» Dataset
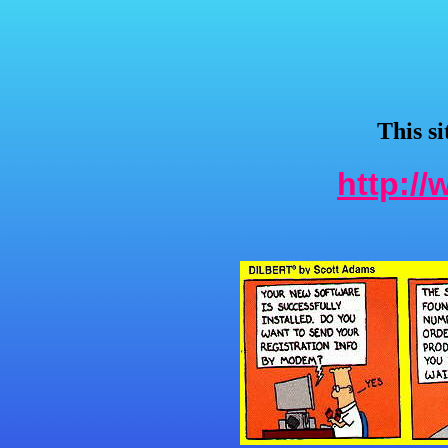
This s
http:/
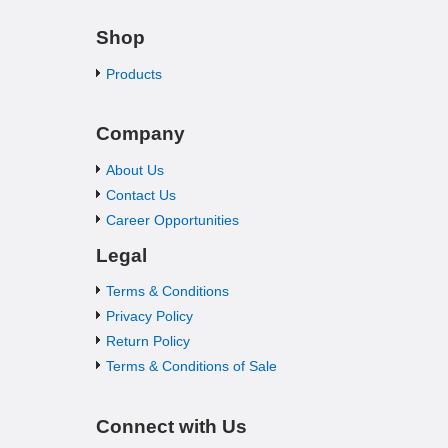
Shop
Products
Company
About Us
Contact Us
Career Opportunities
Legal
Terms & Conditions
Privacy Policy
Return Policy
Terms & Conditions of Sale
Connect with Us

» Exercise
Lines of the listing above that contain the word "Terms" should all be returned.

» Response to the task
Terms & Conditions
Terms & Conditions of Sale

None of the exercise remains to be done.